Peanut Butter-n-Jam Cheesecake
- Prep Time: 20 min
- Cook Time: 60 min
- Ready Time: 300 min
- Yield: 10 servings
- Crisco® Original No-Stick Cooking Spray
- 1 cup graham cracker crumbs
- 3 tablespoons sugar
- 3 tablespoons butter, melted
- 2 (8 oz.) packages cream cheese, softened
- 1 cup sugar
- 1/2 cup Jif® Creamy Peanut Butter
- 3 tablespoons Pillsbury BEST® All Purpose Flour
- 4 large eggs
- 1/2 cup milk
- 1/2 cup Smucker's® Seedless Strawberry Jam, or any Smucker's® Jam or Jelly of your choice
- HEAT oven to 325ºF. Spray 9-inch springform pan with no-stick cooking spray.
- COMBINE graham cracker crumbs, sugar and melted butter in small bowl. Press the mixture evenly in the bottom of prepared springform pan.
- BAKE 10 minutes. Set aside to cool.
- INCREASE oven temperature to 350ºF. Beat cream cheese in large bowl 1 minute or until soft. Gradually beat sugar, peanut butter and flour into cream cheese.

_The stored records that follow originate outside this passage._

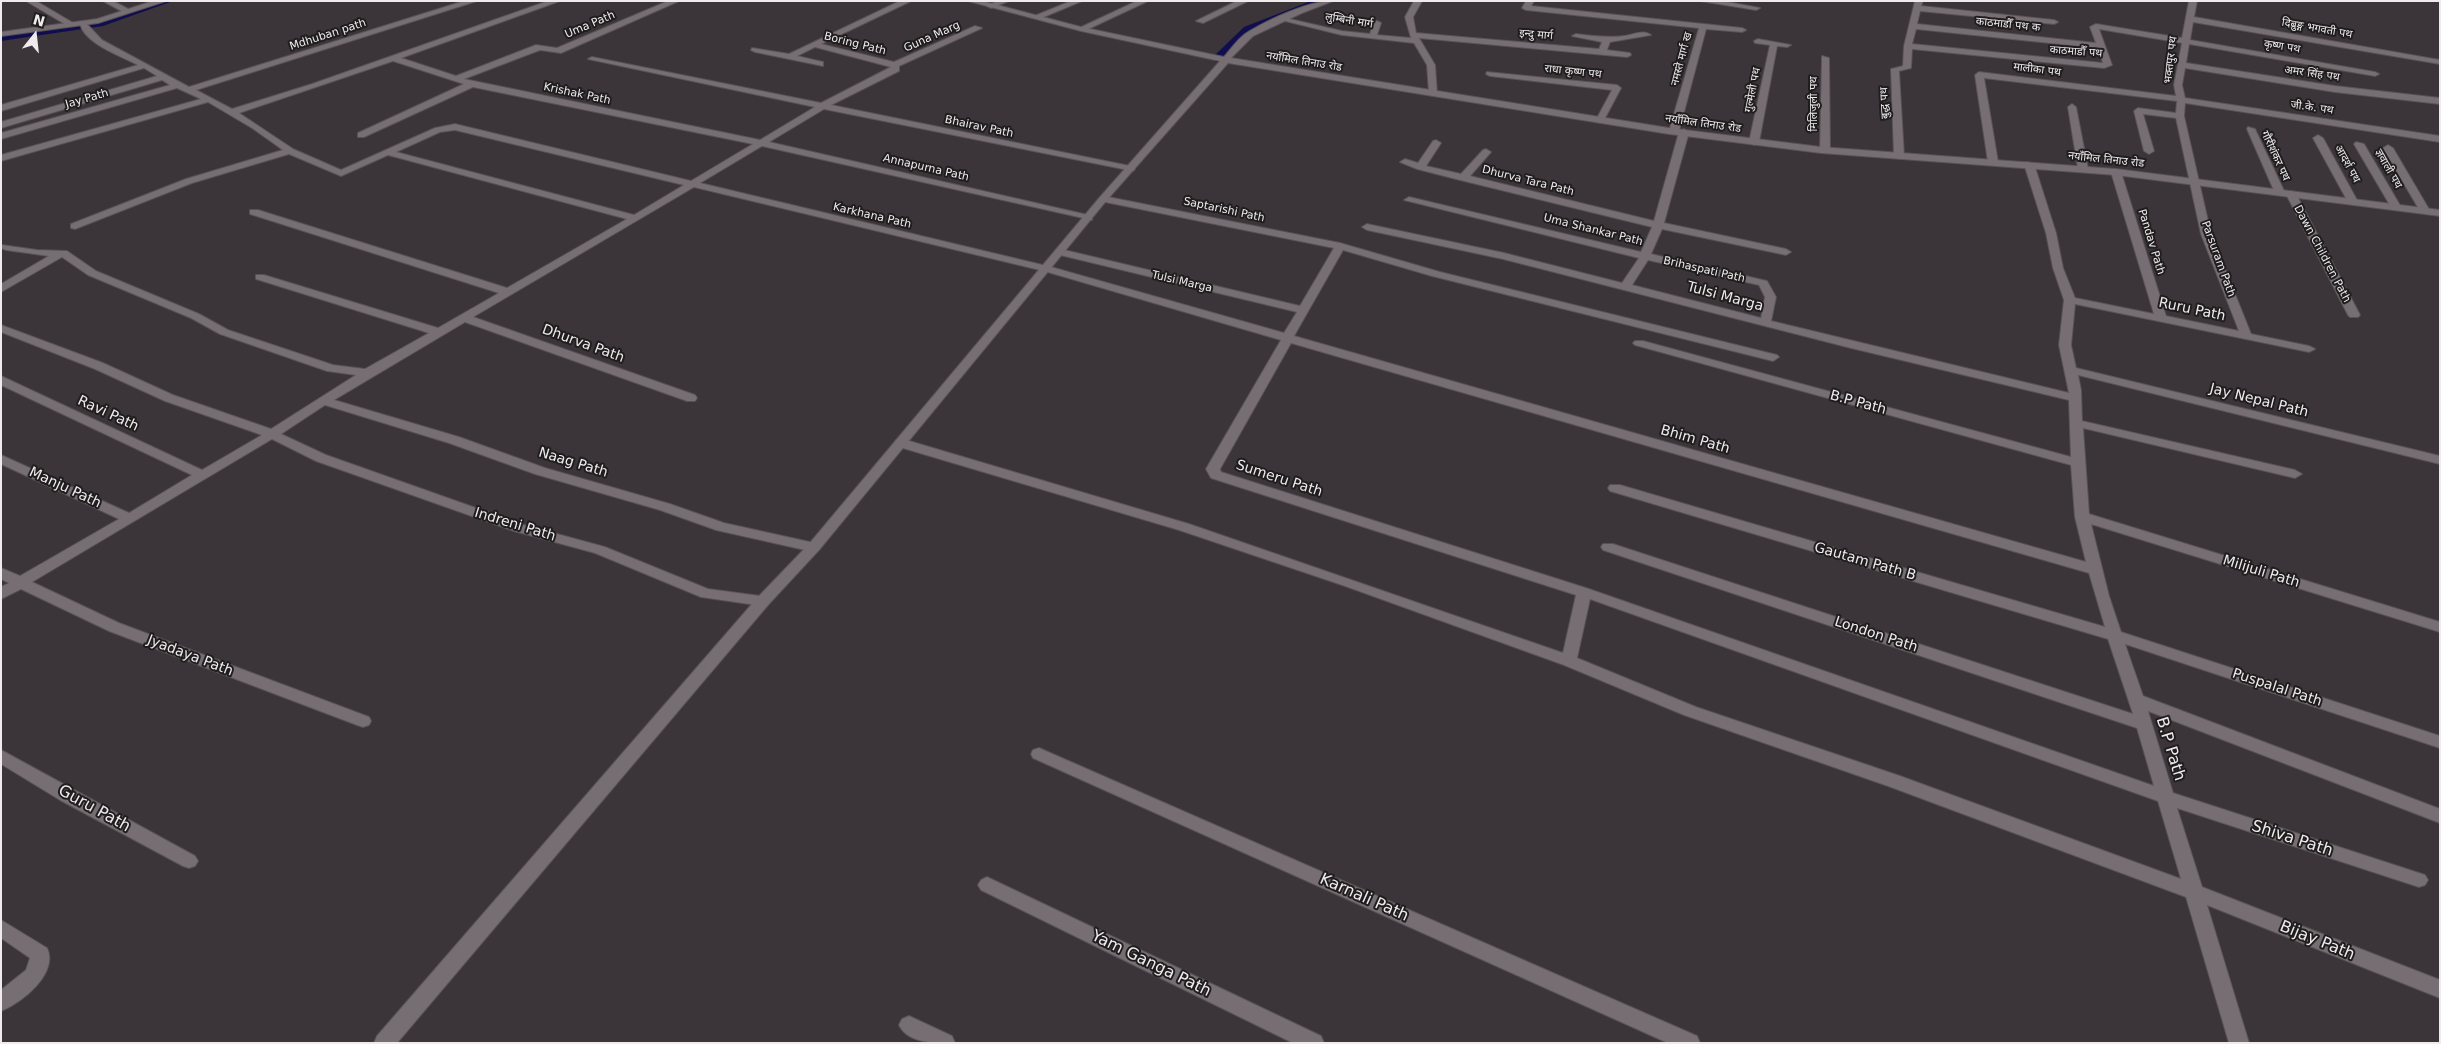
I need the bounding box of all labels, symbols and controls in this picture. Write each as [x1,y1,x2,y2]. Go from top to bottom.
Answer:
street label: Uma Path [563,9,617,41]
north arrow [10,10,60,60]
text: N [31,11,47,30]
street label: लुम्बिनी मार्ग [1324,11,1374,31]
street label: काठमाडौँ पथ क [1975,15,2041,35]
street label: Mdhuban path [288,16,368,54]
street label: दिब्रुङ्ग भगवती पथ [2281,16,2353,42]
street label: Guna Marg [902,19,962,55]
street label: इन्दु मार्ग [1519,27,1553,43]
street label: Boring Path [823,30,887,58]
street label: नमस्ते मार्ग ख [1669,31,1695,87]
street label: भक्तपुर पथ [2162,36,2180,84]
street label: कृष्ण पथ [2263,38,2301,56]
street label: काठमाडौँ पथ [2049,44,2103,60]
street label: नयाँमिल तिनाउ रोड [1265,49,1343,75]
street label: मालीका पथ [2012,61,2062,79]
street label: राधा कृष्ण पथ [1544,62,1602,82]
street label: अमर सिंह पथ [2283,64,2341,84]
street label: गुल्मेली पथ [1742,67,1764,113]
street label: मिलिजुली पथ [1807,77,1821,131]
street label: Krishak Path [542,80,612,108]
street label: Jay Path [64,87,110,111]
street label: बुद्ध पथ [1878,87,1892,119]
street label: जी.के. पथ [2290,98,2334,118]
street label: नयाँमिल तिनाउ रोड [1664,112,1742,136]
street label: Bhairav Path [944,113,1014,141]
street label: गौरीशंकर पथ [2258,129,2292,183]
street label: आदर्श पथ [2331,143,2363,185]
street label: ज्ञवाली पथ [2372,147,2404,191]
street label: नयाँमिल तिनाउ रोड [2067,149,2145,171]
street label: Annapurna Path [882,152,970,184]
street label: Dhurva Tara Path [1481,163,1575,199]
street label: Saptarishi Path [1182,195,1266,225]
street label: Karkhana Path [832,201,912,231]
street label: Dawn Children Path [2291,203,2353,305]
street label: Pandav Path [2135,208,2167,276]
street label: Uma Shankar Path [1542,211,1644,249]
street label: Parsuram Path [2198,219,2238,299]
street label: Brihaspati Path [1662,254,1746,286]
street label: Tulsi Marga [1150,269,1214,295]
street label: Tulsi Marga [1685,279,1765,315]
street label: Ruru Path [2157,295,2227,325]
street label: Dhurva Path [540,321,626,367]
street label: Jay Nepal Path [2208,381,2310,421]
street label: B.P Path [1828,387,1888,419]
street label: Ravi Path [75,393,141,435]
street label: Bhim Path [1658,422,1732,458]
street label: Naag Path [536,444,610,482]
street label: Sumeru Path [1234,457,1324,501]
street label: Manju Path [26,464,104,512]
street label: Indreni Path [472,505,558,545]
street label: Gautam Path B [1812,539,1918,585]
street label: Milijuli Path [2221,552,2301,592]
street label: London Path [1832,614,1920,656]
street label: Jyadaya Path [145,632,235,680]
street label: Puspalal Path [2230,666,2324,710]
street label: B.P Path [2151,715,2189,783]
street label: Guru Path [55,781,133,837]
street label: Shiva Path [2249,817,2335,861]
street label: Karnali Path [1317,870,1411,926]
street label: Bijay Path [2277,917,2357,965]
street label: Yam Ganga Path [1088,927,1214,1001]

- BEAT until mixture is completely blended and smooth. Gently beat in eggs, just until blended; gently blend in milk. Pour mixture into baked crust.
- BAKE 45 to 50 minutes. Cool. Carefully loosen outside edge of cheesecake; gently unspring and remove pan rim.
- HEAT jelly in saucepan over medium heat, just until melted. Spoon jelly over cake. Refrigerate at least 3 hours.
Nutritional Information Per Serving
Serving Size (1 slice, 1/10 of cake), Calories 470 (Calories from Fat 260), Total Fat 29g (Saturated Fat 13g, Trans Fat 0.5g), Cholesterol 145mg, Sodium 310mg, Total Carbohydrate 48g (Dietary Fiber 1g, Sugars 40g), Protein 10g; Percent Daily Value*: Vitamin A 15%, Vitamin C 0%, Calcium 8%, Iron 8%.
*Percent Daily Values are based on a 2,000 calorie diet.